B) Provide an explicit options analysis for Scenario 1


Include at least 3–4 candidate approaches with pros/cons:

1. Home-network interception only (CC produced in HPLMN; VPLMN provides IRI and routing info).

2. Visited-network anchoring/termination (MF in VPLMN terminates DTLS under defined trust model).

3. Lawful key access (if considered at all—likely controversial; document why it is/ isn’t acceptable).

4. Service restriction in roaming (if LI cannot be met without weakening security, consider policy-based disablement of DC in certain roaming cases—again, controversial but should be analyzed).


C) Clarify the threat model and “undetectability” requirement



  • State whether LI undetectability is a requirement for this feature in 3GPP scope or jurisdictional.

  • If claiming detectability, explain what the UE can observe and why targeted changes are detectable.


D) Strengthen Scenario 2 with concrete call flows



  • Provide call flows for:

  • UE-initiated P2P DC in HTTP Proxy / DC App Proxy / UDP Proxy modes,

  • where DTLS terminates,

  • where CC can be generated.

  • If SA3 believes TS 23.228 restricts DC App Proxy to network-initiated sessions, propose:

  • a spec change request (CR) to extend applicability, or

  • a clear statement that LI cannot be met for UE-initiated P2P under that mode.
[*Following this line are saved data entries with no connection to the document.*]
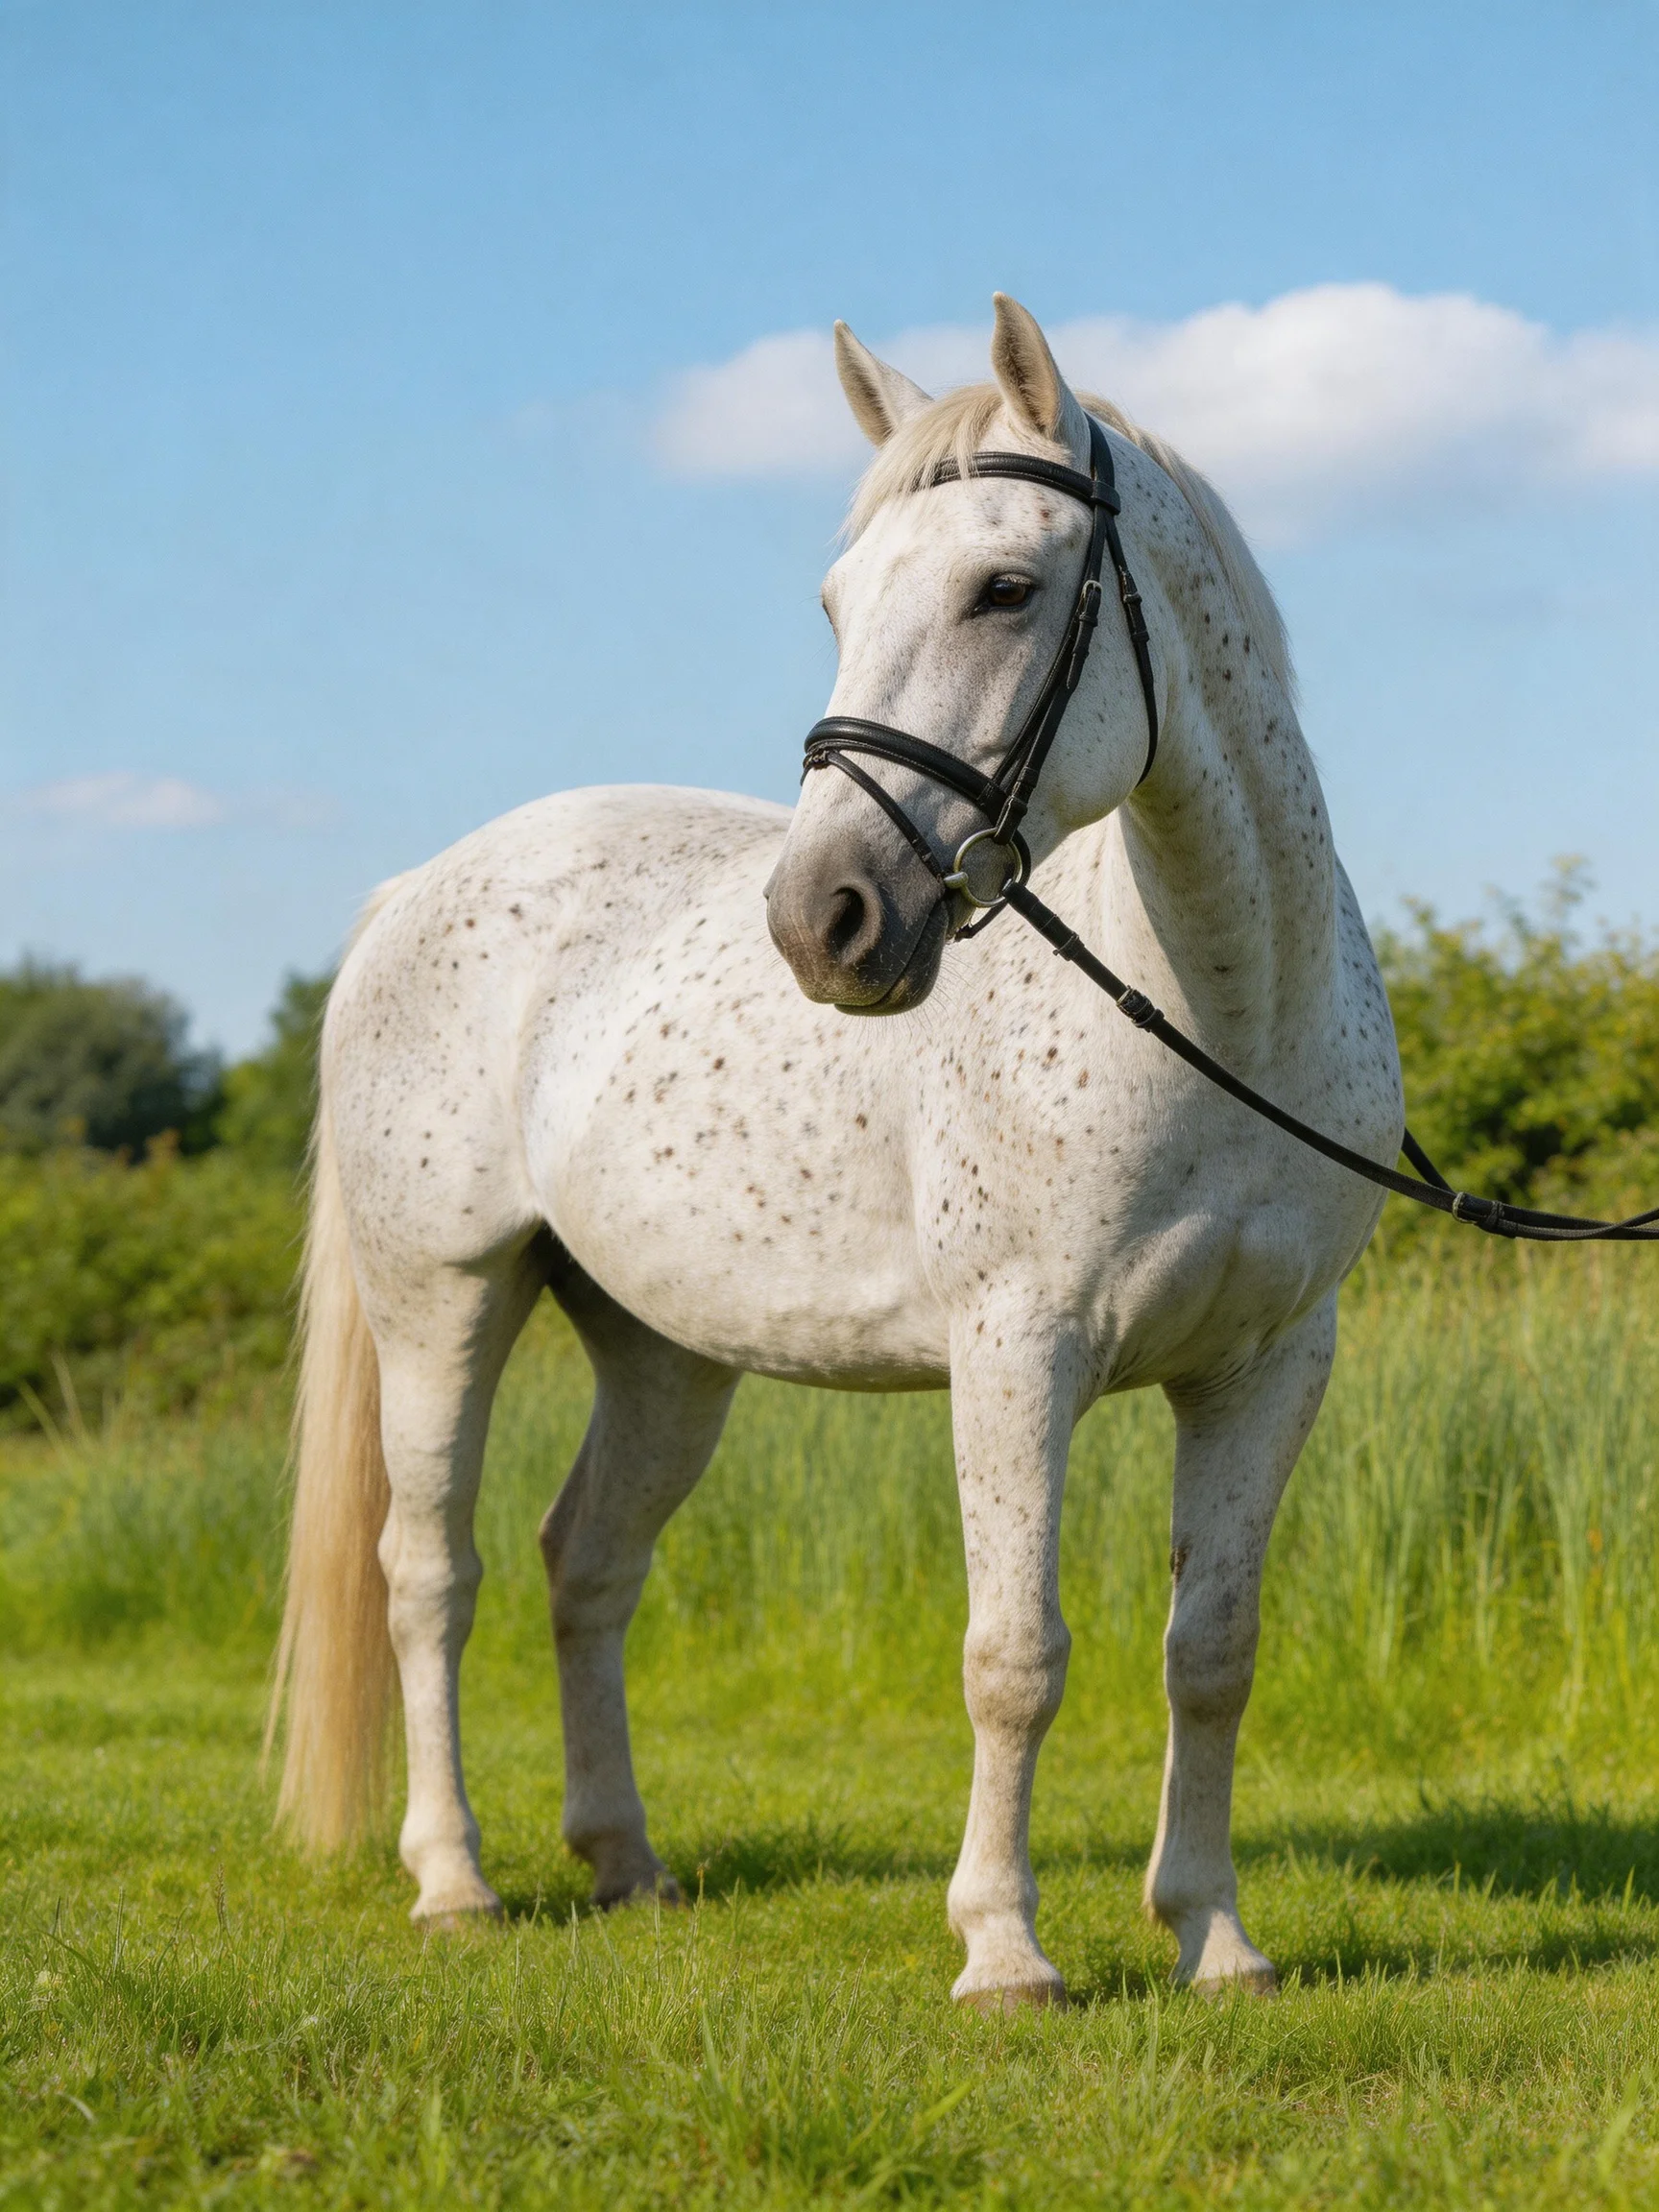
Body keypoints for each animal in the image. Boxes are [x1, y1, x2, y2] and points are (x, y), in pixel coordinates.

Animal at [268, 293, 1403, 2009]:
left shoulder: (1270, 1365)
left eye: (1005, 588)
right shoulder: (1019, 1352)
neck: (1218, 1010)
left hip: (663, 1355)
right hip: (442, 1303)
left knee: (587, 1561)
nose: (823, 921)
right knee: (429, 1573)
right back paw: (454, 1882)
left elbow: (1212, 1653)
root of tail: (420, 886)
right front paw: (1003, 1949)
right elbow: (1015, 1656)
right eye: (835, 600)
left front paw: (1214, 1936)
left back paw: (628, 1865)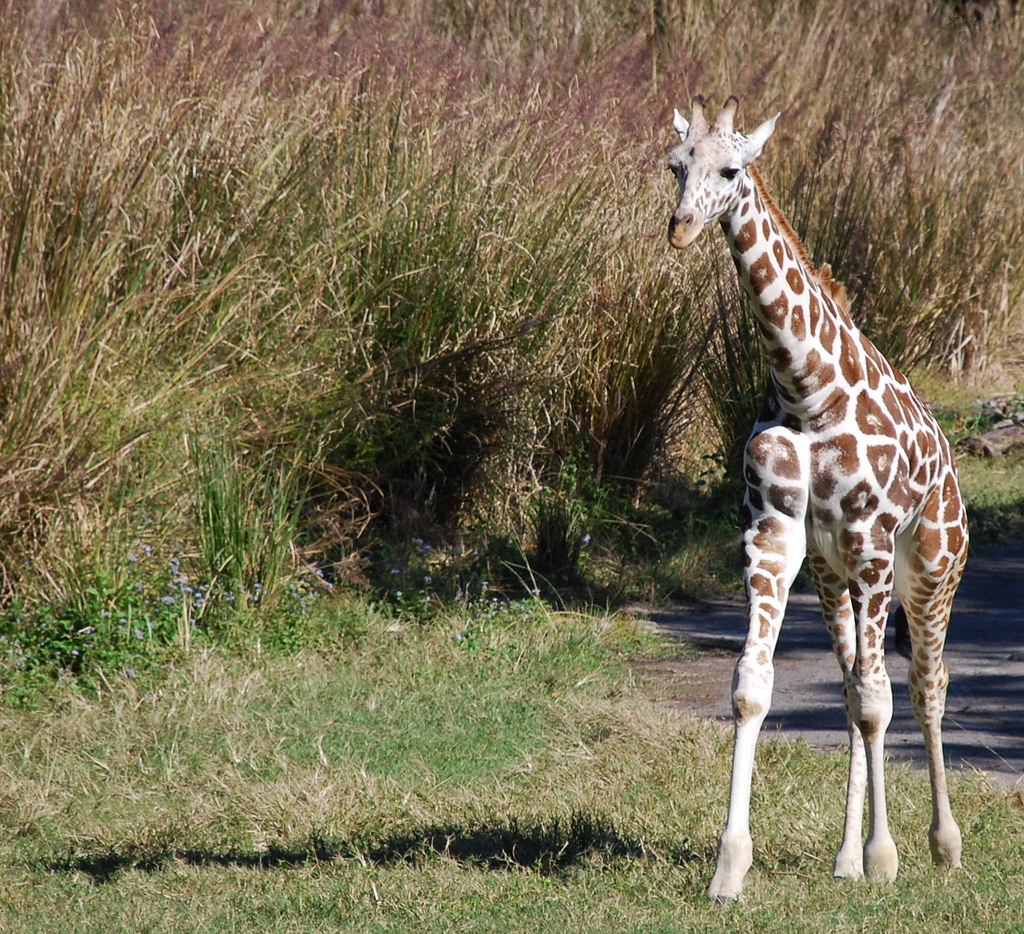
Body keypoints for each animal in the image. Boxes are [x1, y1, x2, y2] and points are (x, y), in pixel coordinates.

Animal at [665, 96, 968, 902]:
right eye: (676, 166)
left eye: (732, 170)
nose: (680, 227)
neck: (806, 388)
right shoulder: (773, 534)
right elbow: (755, 687)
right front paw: (730, 867)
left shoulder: (870, 542)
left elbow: (879, 700)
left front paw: (887, 858)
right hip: (833, 577)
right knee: (849, 686)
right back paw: (845, 859)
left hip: (930, 570)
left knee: (924, 687)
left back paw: (942, 846)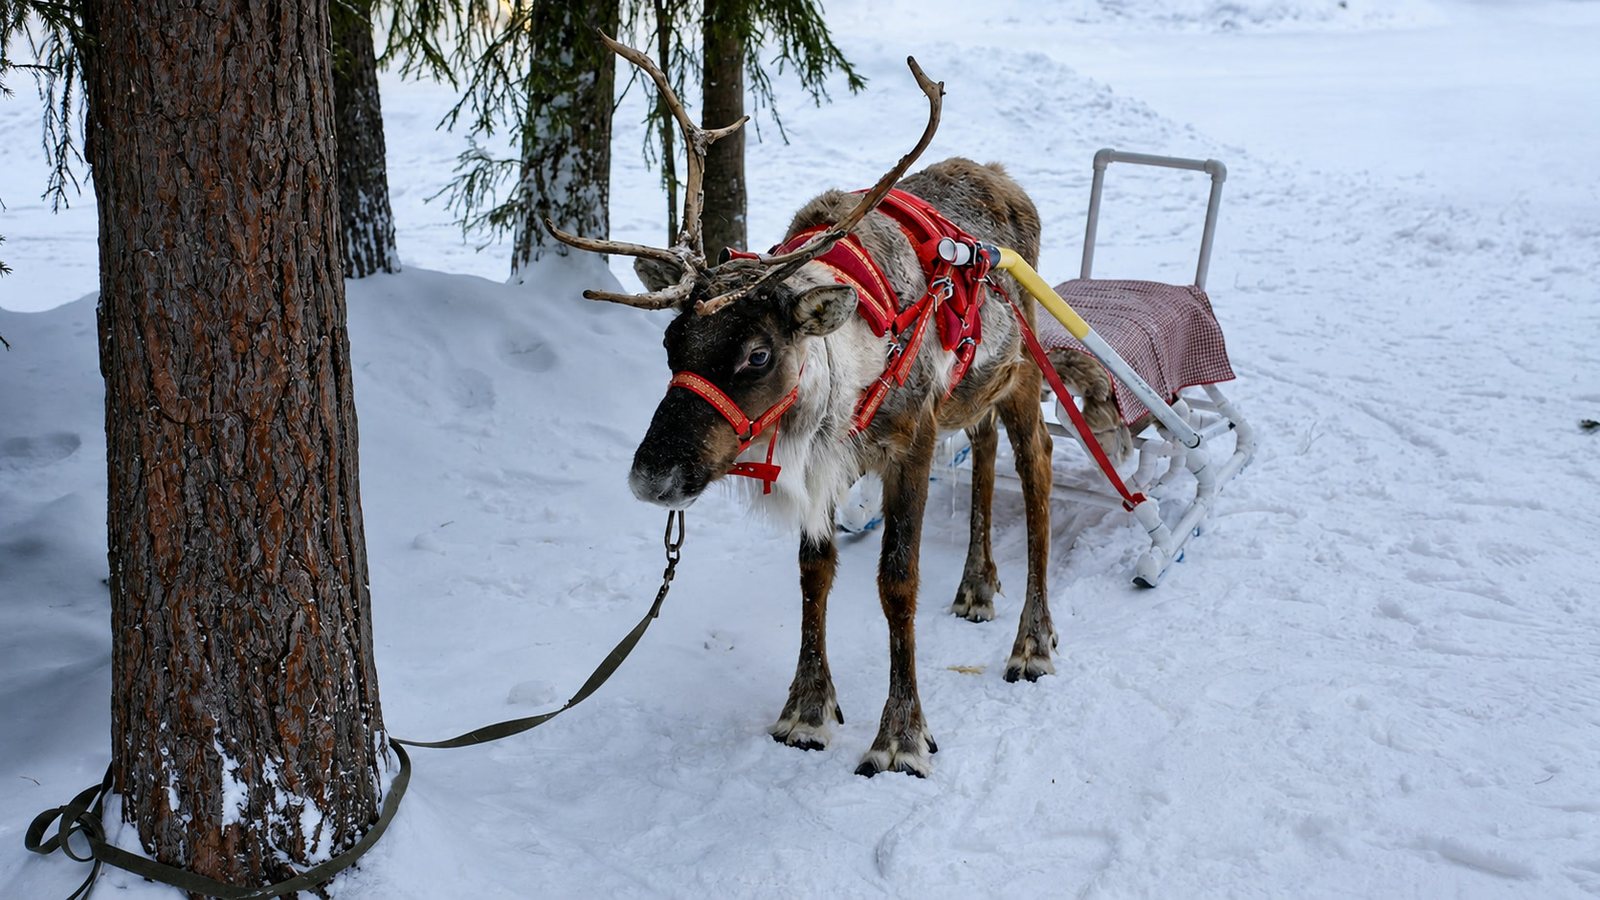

E) Do not dismiss Scenario 3 without validation



  • At minimum, add a checklist:

  • identifiers available for correlation,

  • whether CC content is preserved after interworking,

  • whether MF/DC AS becomes an interception point requiring new LI definitions.


F) Reframe regulatory discussion



  • Replace definitive legal conflict statements with:

  • “may create compliance challenges with emerging cybersecurity regulations and operator security policies,”

  • and cite sources carefully (or move to informative annex / liaison note with cautious language).




Bottom line


The document correctly flags that “weakening encryption to satisfy LI” is problematic, but it is not sufficiently rigorous or complete: it lacks normative references, overstates some claims (DTLS versioning, “interfaces should not be protected,” “must downgrade all UEs”), and does not provide a structured set of feasible alternatives. Strengthening the contribution requires clause-level grounding, explicit architectural options, and concrete call flows—especially for roaming and UE-initiated P2P cases.